“We do not yield to despair; rather, we embrace the values of our own past and the religions and faiths we pursue and formulate the types of solutions and situations that best help us all achieve our common good,” he said.
Cardinal Turkson went on to emphasize that the “pursuit of the common good requires regulations,” without which the common good “fails to serve the needs of the commons.”
“Here in Ghana, we live on a land with many endowments and riches, for which we prayed again this morning and thanked God. The wealth of this land, with everything that exists here, belongs to Ghanaians; therefore, it must serve the common needs and the common purpose of all of us,” he stated.

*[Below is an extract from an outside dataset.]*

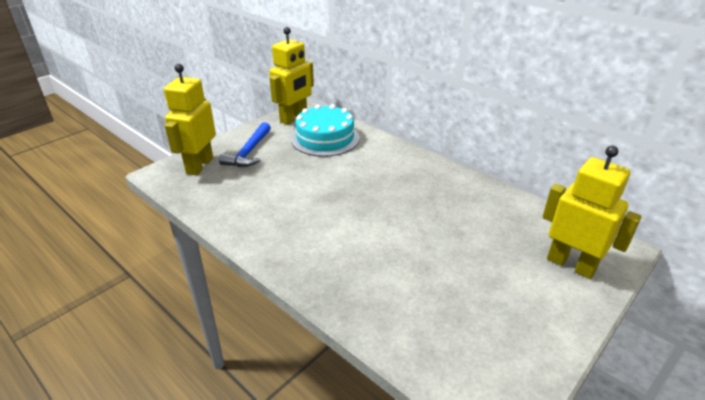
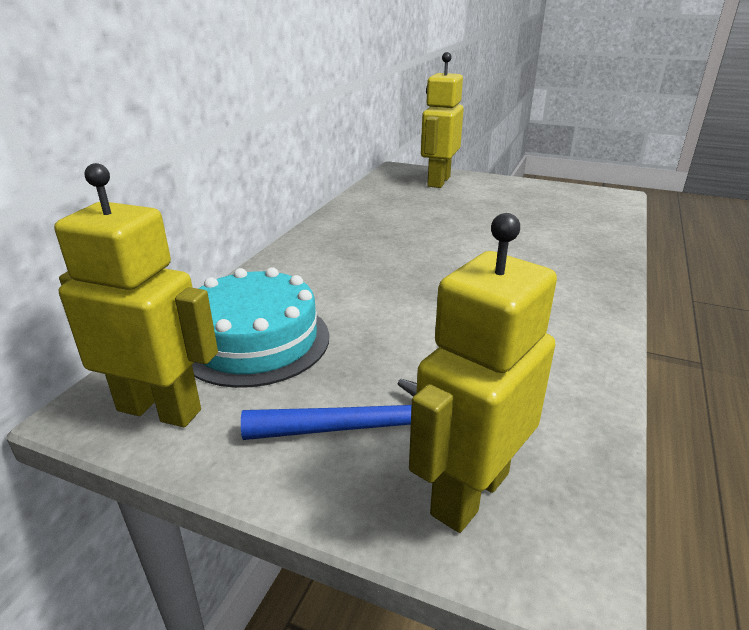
camera: 110 degrees left, 5 degrees down
yellow robot [164,64,216,176] -> yellow robot turned 135 degrees clockwise [409,213,557,533]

The Cardinal cautioned against letting “individual interests and individual gains to cause negatives externalities” for the people of God in Ghana.
“This has happened before, in Austria, in the Alps; they created the expression, ‘the tragedy of the commons,’” he said, explaining that “the tragedy of the commons is when people who depend on a common property abuse it to the point that the property fails to serve the needs of everybody in the society.”
He reminded the people of God in Ghana that the country’s true transformation lies not solely in the hands of leadership, but within the conscience and character of every citizen. “The transformation of this land depends on us,” he said, adding that the task cannot be left to “the president with all the good intentions that he may have.”
He continued, “Whatever vision of Ghana we have gathered here to express, we must recognize that it is not enough to simply formulate and articulate a vision; we must also determine our own place within that vision.”
For him, the West African nation requires “Ghanaians who are virtuous, who develop virtue and are led by virtue to develop a fulcrum on which their own lives would balance on a virtuous conduct and virtuous positions.”
In the absence of virtue, he warned, “greed will dominate this land and when greed dominates this land there will be a lot of negative externalities to be borne by all of us.”
He decried unregulated exploitation of natural resources, adding that environmental degradation is an outcome of unchecked greed already affecting the country. “Our rivers no longer give prawns and shrimps. Our church hospital in the middle part of this country talks about increasing children born with deformities because of exposure to cyanide and mercury,” Cardinal Turkson lamented.